What you will do> Gather every line of the material below that contains the word "scaled" and copy each one out in full.

Data shown>

╭──

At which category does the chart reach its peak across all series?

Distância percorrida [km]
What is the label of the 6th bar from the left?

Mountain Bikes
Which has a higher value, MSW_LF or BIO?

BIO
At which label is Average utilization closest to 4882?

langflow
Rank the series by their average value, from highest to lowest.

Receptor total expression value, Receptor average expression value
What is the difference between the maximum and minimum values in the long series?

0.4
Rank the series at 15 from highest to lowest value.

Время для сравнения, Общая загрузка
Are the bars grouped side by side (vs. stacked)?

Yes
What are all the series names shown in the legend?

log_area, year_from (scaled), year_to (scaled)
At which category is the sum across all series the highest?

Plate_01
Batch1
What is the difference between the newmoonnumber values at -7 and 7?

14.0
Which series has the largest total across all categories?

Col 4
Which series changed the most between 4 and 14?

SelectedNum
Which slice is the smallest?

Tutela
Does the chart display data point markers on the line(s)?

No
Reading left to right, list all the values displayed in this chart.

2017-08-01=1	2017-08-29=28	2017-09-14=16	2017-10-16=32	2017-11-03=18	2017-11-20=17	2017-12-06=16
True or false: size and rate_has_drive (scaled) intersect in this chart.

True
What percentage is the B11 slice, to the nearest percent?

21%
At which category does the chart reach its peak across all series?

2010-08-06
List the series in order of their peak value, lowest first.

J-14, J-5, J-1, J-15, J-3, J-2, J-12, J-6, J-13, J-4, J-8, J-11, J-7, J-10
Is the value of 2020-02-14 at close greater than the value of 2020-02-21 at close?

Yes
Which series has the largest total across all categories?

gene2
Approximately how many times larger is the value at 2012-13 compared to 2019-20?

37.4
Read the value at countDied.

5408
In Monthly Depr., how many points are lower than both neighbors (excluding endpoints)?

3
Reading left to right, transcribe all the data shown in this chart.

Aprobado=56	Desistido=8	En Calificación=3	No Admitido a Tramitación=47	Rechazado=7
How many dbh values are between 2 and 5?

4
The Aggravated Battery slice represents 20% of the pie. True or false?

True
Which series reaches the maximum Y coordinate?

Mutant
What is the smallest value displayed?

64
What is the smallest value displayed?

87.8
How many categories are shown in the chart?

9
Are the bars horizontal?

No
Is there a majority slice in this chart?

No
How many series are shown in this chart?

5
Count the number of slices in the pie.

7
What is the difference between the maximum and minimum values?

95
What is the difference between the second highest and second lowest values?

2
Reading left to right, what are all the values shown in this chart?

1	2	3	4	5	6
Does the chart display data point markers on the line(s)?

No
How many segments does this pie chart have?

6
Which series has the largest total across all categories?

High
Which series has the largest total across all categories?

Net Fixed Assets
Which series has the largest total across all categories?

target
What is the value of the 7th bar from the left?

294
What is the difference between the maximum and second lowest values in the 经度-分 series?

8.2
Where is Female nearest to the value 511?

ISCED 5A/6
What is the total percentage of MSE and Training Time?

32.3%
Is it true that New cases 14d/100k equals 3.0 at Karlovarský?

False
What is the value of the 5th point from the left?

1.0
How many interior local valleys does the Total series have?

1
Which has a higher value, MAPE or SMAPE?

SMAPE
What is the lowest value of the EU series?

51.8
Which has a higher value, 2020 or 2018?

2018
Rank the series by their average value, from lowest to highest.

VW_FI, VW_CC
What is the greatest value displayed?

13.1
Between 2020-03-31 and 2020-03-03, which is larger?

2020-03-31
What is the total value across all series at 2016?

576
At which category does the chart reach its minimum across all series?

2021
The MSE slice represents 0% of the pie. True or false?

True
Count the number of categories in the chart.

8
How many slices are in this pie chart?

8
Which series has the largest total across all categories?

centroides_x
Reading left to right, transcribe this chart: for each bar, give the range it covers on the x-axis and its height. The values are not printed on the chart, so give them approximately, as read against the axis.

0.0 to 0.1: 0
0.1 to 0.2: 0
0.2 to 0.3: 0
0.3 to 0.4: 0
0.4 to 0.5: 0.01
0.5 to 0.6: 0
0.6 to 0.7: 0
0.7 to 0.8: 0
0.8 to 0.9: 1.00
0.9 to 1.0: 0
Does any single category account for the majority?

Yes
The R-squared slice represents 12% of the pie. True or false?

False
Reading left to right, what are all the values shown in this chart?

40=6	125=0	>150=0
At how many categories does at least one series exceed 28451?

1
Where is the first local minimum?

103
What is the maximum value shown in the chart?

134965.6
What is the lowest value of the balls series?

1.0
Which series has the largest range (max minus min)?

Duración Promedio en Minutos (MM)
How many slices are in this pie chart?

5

╰──

Response>
log_area, year_from (scaled), year_to (scaled)
True or false: size and rate_has_drive (scaled) intersect in this chart.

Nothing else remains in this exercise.